Neil Mitchell ndmitchell at gmail.com
Tue Sep 9 14:49:49 EDT 2008

Hi Gwern,

Sorry for not noticing this sooner, my haskell-cafe@ reading is
somewhat behind right now!

>  After an hour, I came up with a nice clean little script:
>  ----
>  import Text.HTML.TagSoup.Render
>  import Text.HTML.TagSoup
>  main :: IO ()
>  main = interact convertPre
>  convertPre :: String -> String
>  convertPre = renderTags . map convertToHaskell . canonicalizeTags . parseTags
>  convertToHaskell :: Tag -> Tag
>  convertToHaskell x
>                | isTagOpenName  "pre" x = TagOpen  "haskell" (extractAttribs x)
>                | isTagCloseName "pre" x = TagClose "haskell"
>                | otherwise              = x
>                              where
>                                extractAttribs :: Tag -> [Attribute]
>                                extractAttribs (TagOpen _ y) = y
>                                extractAttribs _             = error "The impossible happened."

convertToHaskell (TagOpen "pre" atts) = TagOpen "haskell" atts
convertToHaskell (TagClose "pre") = TagClose "haskell"
convertToHaskell x = x

Direct pattern matching is much easier and simpler.

>  Anyway, so my script seems to work. I ran the wiki output through it and this is the diff: <http://haskell.org/haskellwiki/?title=User%3AGwern%2Fkenn&diff=22827&oldid=22811>.
>  Ok, good, it replaces all the tags... But wait, what's all this other stuff? It is replacing all my apostrophes with &apos;! No doubt this has something to do with XML/HTML/SGML or whatever, but it's not ideal. Even if it doesn't break the formatting (as I think it does), it's still cluttering up the source.

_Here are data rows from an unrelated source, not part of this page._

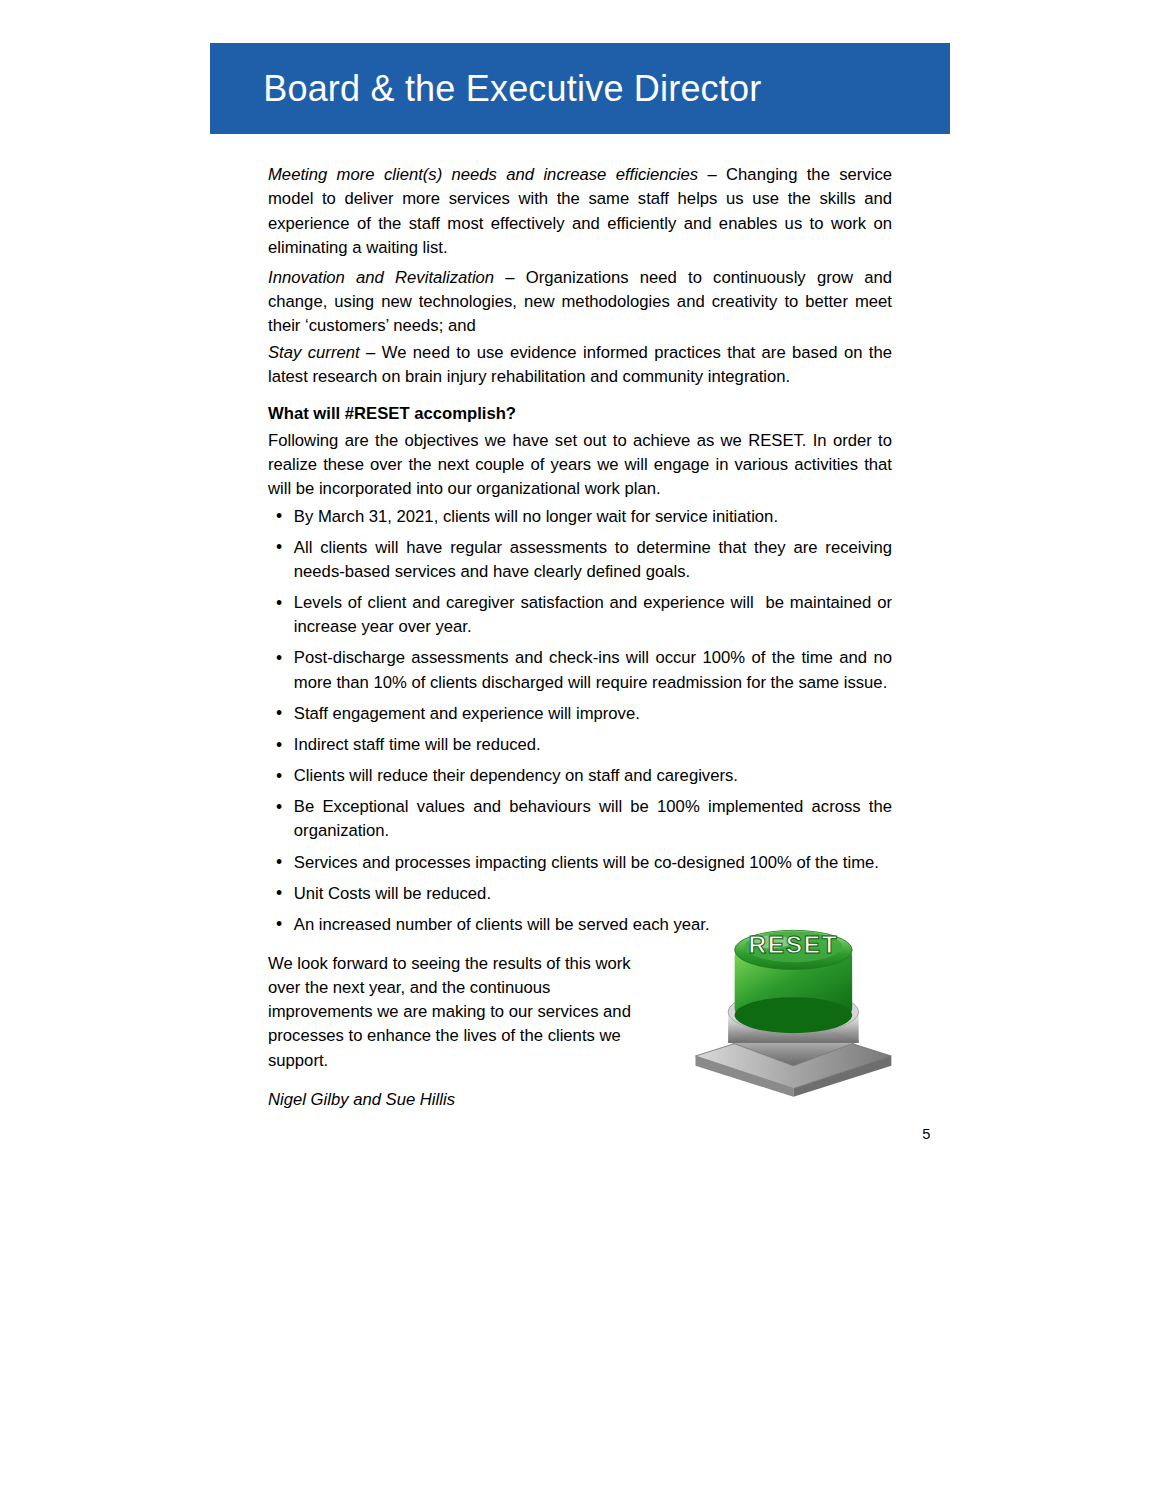Board & the Executive Director
Meeting more client(s) needs and increase efficiencies – Changing the service model to deliver more services with the same staff helps us use the skills and experience of the staff most effectively and efficiently and enables us to work on eliminating a waiting list.
Innovation and Revitalization – Organizations need to continuously grow and change, using new technologies, new methodologies and creativity to better meet their ‘customers’ needs; and
Stay current – We need to use evidence informed practices that are based on the latest research on brain injury rehabilitation and community integration.
What will #RESET accomplish?
Following are the objectives we have set out to achieve as we RESET. In order to realize these over the next couple of years we will engage in various activities that will be incorporated into our organizational work plan.
By March 31, 2021, clients will no longer wait for service initiation.
All clients will have regular assessments to determine that they are receiving needs-based services and have clearly defined goals.
Levels of client and caregiver satisfaction and experience will be maintained or increase year over year.
Post-discharge assessments and check-ins will occur 100% of the time and no more than 10% of clients discharged will require readmission for the same issue.
Staff engagement and experience will improve.
Indirect staff time will be reduced.
Clients will reduce their dependency on staff and caregivers.
Be Exceptional values and behaviours will be 100% implemented across the organization.
Services and processes impacting clients will be co-designed 100% of the time.
Unit Costs will be reduced.
An increased number of clients will be served each year.
We look forward to seeing the results of this work over the next year, and the continuous improvements we are making to our services and processes to enhance the lives of the clients we support.
Nigel Gilby and Sue Hillis
RESET
5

The escaping of ' is caused by renderTags, so instead call:

renderTagsOptions (renderOptions{optEscape = (:[])})

For no escaping of any characters, or more likely do something like <,
> and & conversions. See the docs:

> Am I just barking up the wrong tree and should be writing a simple-minded search-and-replace sed script which replaces <pre> with <haskell>, </pre> with </haskell>...?

Not necessarily. If you literally just want to replace "<haskell>"
with "<pre>" then sed is probably the easy choice. However, its quite
likely you'll want to make more fixes, and tagsoup gives you the
flexibility to extend in that direction.